╭──

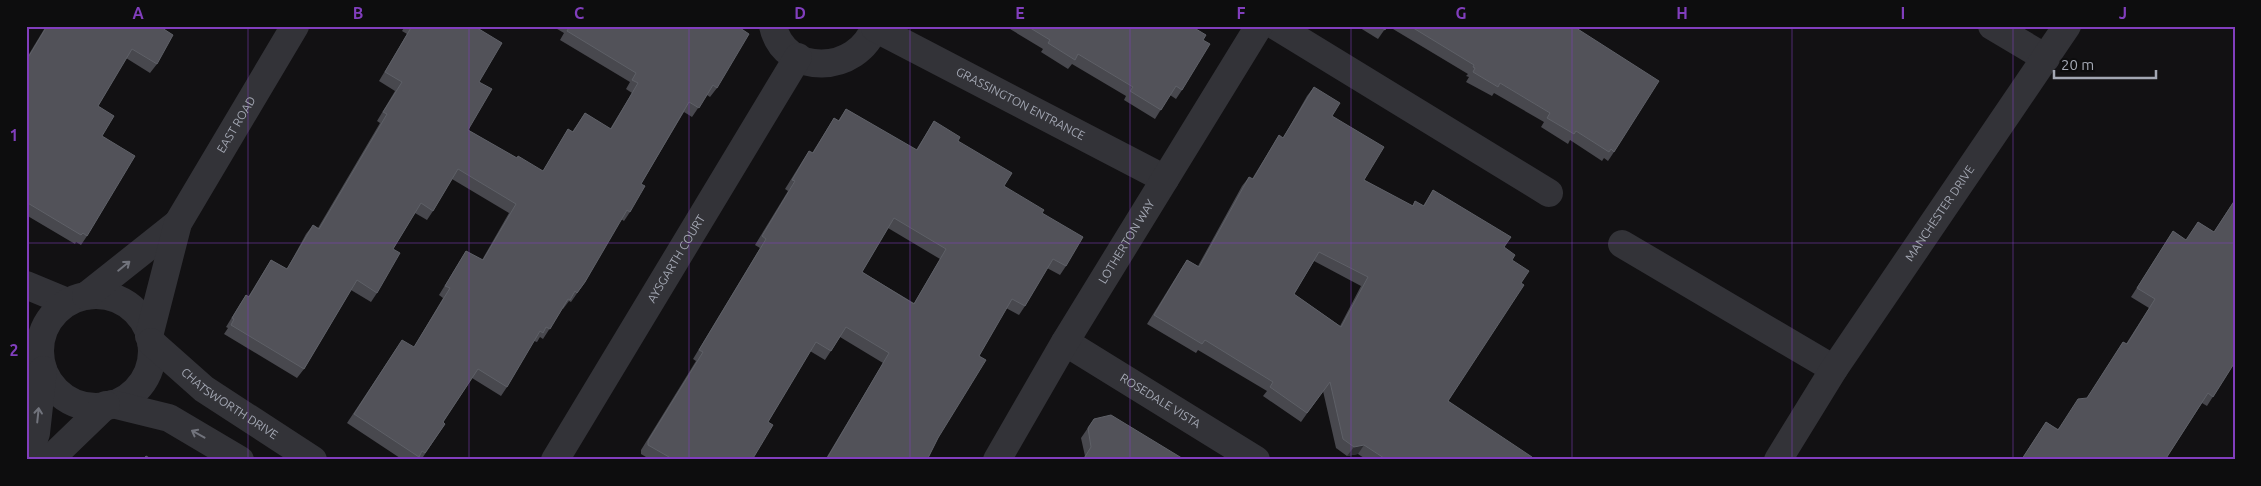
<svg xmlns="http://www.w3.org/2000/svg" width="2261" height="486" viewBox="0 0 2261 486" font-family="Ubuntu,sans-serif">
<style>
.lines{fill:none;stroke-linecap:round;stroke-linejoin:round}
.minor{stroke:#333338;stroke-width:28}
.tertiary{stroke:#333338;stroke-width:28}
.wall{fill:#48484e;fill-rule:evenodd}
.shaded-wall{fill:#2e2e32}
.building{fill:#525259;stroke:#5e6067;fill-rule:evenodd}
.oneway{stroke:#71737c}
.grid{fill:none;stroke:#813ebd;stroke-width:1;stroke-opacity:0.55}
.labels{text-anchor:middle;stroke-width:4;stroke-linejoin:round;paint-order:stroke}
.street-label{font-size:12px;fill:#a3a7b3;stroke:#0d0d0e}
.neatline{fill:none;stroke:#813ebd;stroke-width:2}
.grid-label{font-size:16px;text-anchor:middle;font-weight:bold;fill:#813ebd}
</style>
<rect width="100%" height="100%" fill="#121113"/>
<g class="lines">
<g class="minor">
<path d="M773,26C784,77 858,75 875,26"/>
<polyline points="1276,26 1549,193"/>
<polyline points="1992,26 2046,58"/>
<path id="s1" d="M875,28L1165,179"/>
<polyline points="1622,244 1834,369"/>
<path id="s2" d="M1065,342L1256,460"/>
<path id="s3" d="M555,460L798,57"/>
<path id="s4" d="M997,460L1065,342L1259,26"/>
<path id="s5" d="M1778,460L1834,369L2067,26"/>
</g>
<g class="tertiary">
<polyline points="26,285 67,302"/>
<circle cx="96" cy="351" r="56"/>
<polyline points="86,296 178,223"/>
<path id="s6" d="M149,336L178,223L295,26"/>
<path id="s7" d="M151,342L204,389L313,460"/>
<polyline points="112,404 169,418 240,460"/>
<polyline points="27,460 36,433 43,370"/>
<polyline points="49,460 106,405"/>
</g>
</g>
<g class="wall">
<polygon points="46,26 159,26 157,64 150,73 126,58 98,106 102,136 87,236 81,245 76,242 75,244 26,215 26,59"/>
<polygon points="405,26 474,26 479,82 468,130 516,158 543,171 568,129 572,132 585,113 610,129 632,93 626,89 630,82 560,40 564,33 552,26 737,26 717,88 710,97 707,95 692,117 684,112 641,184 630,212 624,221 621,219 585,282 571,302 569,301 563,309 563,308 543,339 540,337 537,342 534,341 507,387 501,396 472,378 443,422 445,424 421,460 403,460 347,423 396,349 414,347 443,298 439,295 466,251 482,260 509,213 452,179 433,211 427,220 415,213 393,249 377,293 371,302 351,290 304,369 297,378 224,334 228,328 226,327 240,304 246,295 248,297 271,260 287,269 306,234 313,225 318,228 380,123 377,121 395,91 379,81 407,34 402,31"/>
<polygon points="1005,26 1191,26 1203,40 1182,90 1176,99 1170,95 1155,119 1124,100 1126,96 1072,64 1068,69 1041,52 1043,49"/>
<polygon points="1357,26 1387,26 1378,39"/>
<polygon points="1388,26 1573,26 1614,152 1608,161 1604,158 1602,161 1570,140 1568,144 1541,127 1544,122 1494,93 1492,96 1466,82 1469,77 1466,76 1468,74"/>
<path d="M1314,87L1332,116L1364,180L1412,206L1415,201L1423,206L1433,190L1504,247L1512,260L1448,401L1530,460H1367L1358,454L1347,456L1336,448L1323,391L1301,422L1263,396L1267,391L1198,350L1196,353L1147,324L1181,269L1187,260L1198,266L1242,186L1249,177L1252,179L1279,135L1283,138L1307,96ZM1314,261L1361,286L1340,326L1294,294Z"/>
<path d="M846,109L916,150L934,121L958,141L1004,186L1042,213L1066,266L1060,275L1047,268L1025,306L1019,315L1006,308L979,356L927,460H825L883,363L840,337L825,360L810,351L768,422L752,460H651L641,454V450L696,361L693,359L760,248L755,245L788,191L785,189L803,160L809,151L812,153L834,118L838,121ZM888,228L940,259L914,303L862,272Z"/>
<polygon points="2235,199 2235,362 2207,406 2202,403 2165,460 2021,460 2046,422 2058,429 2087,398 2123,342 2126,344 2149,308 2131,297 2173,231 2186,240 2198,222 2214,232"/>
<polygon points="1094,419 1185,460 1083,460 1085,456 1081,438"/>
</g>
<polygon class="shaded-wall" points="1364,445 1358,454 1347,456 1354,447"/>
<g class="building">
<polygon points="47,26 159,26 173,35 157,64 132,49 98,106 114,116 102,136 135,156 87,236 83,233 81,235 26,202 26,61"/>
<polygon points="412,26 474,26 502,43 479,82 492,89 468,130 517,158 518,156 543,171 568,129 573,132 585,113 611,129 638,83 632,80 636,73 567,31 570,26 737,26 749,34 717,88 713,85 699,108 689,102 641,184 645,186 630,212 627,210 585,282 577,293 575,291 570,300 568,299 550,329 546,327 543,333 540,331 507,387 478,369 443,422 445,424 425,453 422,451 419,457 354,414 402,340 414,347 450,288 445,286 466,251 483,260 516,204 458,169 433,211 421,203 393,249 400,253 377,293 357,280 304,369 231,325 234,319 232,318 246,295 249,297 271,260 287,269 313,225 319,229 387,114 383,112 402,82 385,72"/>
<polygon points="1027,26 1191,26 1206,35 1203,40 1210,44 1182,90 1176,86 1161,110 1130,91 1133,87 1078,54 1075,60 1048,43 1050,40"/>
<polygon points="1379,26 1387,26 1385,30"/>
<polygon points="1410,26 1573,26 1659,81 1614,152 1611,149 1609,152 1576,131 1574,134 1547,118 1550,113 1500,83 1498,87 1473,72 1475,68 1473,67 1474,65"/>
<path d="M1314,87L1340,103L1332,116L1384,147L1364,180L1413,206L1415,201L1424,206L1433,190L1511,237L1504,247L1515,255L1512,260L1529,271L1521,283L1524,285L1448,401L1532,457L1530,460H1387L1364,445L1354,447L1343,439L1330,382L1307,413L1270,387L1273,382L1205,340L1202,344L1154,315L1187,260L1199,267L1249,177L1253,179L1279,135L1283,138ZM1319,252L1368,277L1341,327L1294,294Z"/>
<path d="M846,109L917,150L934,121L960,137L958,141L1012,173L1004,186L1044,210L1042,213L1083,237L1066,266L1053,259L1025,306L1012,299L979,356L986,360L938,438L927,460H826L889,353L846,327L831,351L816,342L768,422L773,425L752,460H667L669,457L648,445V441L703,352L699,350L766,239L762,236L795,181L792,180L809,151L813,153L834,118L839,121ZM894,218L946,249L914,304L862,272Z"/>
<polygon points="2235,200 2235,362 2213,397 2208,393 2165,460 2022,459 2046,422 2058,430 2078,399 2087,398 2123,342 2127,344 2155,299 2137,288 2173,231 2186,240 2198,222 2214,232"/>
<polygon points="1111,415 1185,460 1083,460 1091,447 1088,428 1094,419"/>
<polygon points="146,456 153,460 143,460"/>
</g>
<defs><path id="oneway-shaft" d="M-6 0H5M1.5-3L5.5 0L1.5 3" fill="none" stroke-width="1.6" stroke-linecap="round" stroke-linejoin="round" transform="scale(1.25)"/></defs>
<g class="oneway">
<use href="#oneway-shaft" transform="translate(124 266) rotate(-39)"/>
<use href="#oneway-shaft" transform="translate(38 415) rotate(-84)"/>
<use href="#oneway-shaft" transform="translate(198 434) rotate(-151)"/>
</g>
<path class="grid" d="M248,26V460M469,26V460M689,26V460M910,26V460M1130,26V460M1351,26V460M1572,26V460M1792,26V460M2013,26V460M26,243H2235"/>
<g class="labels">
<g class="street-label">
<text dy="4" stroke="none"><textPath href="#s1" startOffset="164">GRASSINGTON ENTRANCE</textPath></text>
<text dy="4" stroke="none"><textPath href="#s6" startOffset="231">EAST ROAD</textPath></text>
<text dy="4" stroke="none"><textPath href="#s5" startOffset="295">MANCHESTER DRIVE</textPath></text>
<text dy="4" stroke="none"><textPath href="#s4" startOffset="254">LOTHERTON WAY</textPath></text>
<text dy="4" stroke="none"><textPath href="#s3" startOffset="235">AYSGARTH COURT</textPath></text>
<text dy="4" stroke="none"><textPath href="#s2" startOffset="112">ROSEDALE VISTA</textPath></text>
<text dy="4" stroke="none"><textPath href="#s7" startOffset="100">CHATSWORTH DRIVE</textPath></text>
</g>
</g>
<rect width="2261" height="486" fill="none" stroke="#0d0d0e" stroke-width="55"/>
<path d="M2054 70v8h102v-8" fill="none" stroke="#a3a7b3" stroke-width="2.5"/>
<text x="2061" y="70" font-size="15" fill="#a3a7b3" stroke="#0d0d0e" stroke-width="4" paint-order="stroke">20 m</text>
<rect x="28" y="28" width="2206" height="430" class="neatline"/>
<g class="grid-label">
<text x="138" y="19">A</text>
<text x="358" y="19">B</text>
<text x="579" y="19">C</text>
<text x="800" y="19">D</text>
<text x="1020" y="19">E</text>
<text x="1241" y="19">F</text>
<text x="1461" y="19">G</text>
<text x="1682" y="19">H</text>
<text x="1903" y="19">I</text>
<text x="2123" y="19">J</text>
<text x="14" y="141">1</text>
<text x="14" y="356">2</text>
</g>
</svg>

╰──

Go through the material line by line. Show each line that contains the string "labels".

.labels{text-anchor:middle;stroke-width:4;stroke-linejoin:round;paint-order:stroke}
<g class="labels">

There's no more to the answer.